On Tue, 17 Dec 1996, Ben Stuyts wrote:

> I am trying to install 2.1.5-Release on a system with three drives:
> 
> - The first one is an IDE drive with Win95 (master on first IDE controller)
> - The second one is a SCSI drive with FreeBSD (scsi id 1)
> - The third one is a SCSI drive with WinNT (scsi id 2)
> 
> The motherboard is a dual-pentium Giga-Byte DX586 with on-board 7880 scsi  
> controller.
> 
> I managed to get a bootmanager to boot FreeBSD, and it boots the kernel  
> allright. After that, it panics and reboots because it cannot mount the /  
> filesystem. If I disable the IDE drive in the bios, booting FreeBSD works 
> just fine.
> 
> I am not able to change the booting order in the bios so that the SCSI drives  
> would be probed before the IDE drives.
> 
> Any ideas?
> 
> Thanks,
> Ben
> 
It's not the probe order that matters.

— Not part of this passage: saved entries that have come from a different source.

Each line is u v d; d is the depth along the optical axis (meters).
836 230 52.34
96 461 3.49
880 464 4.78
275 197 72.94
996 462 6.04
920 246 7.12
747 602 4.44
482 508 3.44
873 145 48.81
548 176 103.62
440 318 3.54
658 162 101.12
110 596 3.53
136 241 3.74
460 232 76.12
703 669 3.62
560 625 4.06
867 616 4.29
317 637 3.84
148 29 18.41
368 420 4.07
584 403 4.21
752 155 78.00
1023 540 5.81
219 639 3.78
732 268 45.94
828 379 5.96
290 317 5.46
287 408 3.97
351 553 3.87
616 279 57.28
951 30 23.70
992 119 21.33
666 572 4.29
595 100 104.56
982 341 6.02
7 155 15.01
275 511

It's where the kernel is looking 
for the rot filesystem. Try one of the following:

1. At the Boot: prompt, give: 1:sd(0,a) (if the SCSI drive you boot from 
is called sd0). You may also have to use the -r flag.

2. In your kernel config file, make sure that the config line reads:
config kernel root on sd0
(again, assuming sd0 is the SCSI drive with FreeBSD on it).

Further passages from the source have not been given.